MATERIALS AND METHODS

Animals

BALB/C mice were purchased from Damool Science (Daejeon, Korea) and maintained on an 8:16 h light/dark cycle in an animal environmental control chamber. Eight- to twelve-week-old mice were used, and animal care was conducted in accordance with the institutional guidelines of the Institutional Animal Care and Use Committee of Konyang University.

Cell culture and reagents

The mouse B lymphoma cell line CH12F3-2A (surface µ+) (29) was provided by Dr. T. Honjo (Kyoto University, Kyoto, Japan). The mouse B cell lines, L10A6.2 (surface µ+, mature B cell line) and A20.3 (surface γ2a+), were provided by Dr. J. Stavnezer (University of Massachusetts Medical School, Worcester, MA, USA).

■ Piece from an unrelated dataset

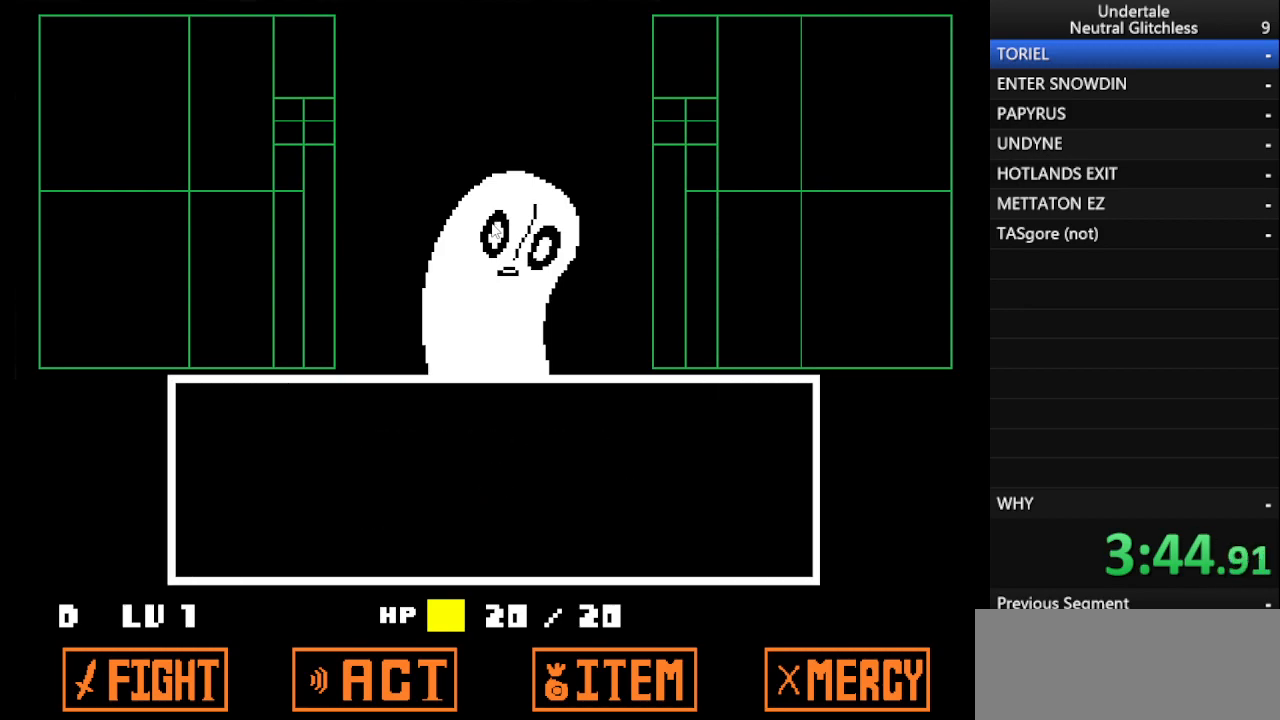
{"keys": ["return"], "events": [[500, "return", "down"]]}
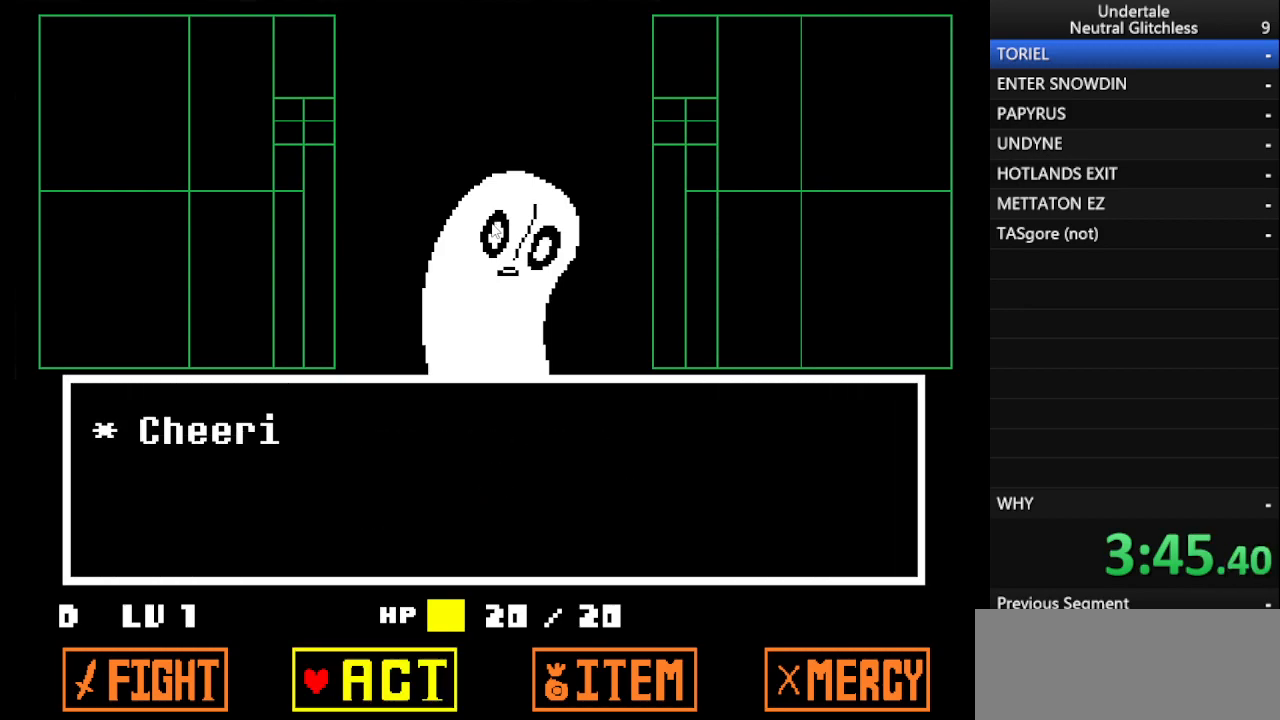
{"keys": [], "events": [[33, "return", "up"], [133, "return", "down"], [183, "return", "up"], [333, "right", "down"], [383, "down", "down"], [433, "right", "up"], [467, "down", "up"]]}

Untouched mouse spleen resting B cells were obtained by depletion of CD43+ cells using anti-CD43 microbeads and high-gradient magnetic cell separation according to manufacturer's instruction (MACS; Miltenyi Biotec, Bergisch Gladbach, Germany). Briefly, BALB/c spleen cell suspensions were washed with Hank's balanced salt solution (HBSS; WelGENE, Daegu, Korea) and treated with 0.83% ammonium chloride to lyse red blood cells (RBCs). The spleen cells were treated with anti-mouse CD43 microbeads and depleted with LS column and MACS Separator (Miltenyi Biotec). The purity of resting B cells (CD43-B220+) assessed by FACSCalibur (BD Biosciences, San Jose, CA, USA) following staining of the cells with anti-CD43 FITC (eBioscience, San Diego, CA, USA) and anti-B220 PE (BD Biosciences). The cells were cultured at 37°C in a humidified CO2 incubator (Forma Scientific, Marietta, OH, USA) in RPMI-1640 medium (WelGENE) supplemented with 10% fetal bovine serum (PAA Laboratories, Etobicoke, ON, Canada). The cells were stimulated with Pam3CSK4 (Pam3CysSerLys4: synthetic bacterial tripalmitoylated lipopeptide - TLR1/2 ligand; Invivogen, San Diego, CA, USA) and LPS (ultra pure LPS, E. coli 0111:B4; Invivogen). The mouse macrophage cell line RAW264.7 was cultured in DMEM (WelGENE, 2 mM L-glutamine; 100 U/ml penicillin; 100 μg/ml streptomycin) plus 10% fetal bovine serum in a humidified CO2 incubator.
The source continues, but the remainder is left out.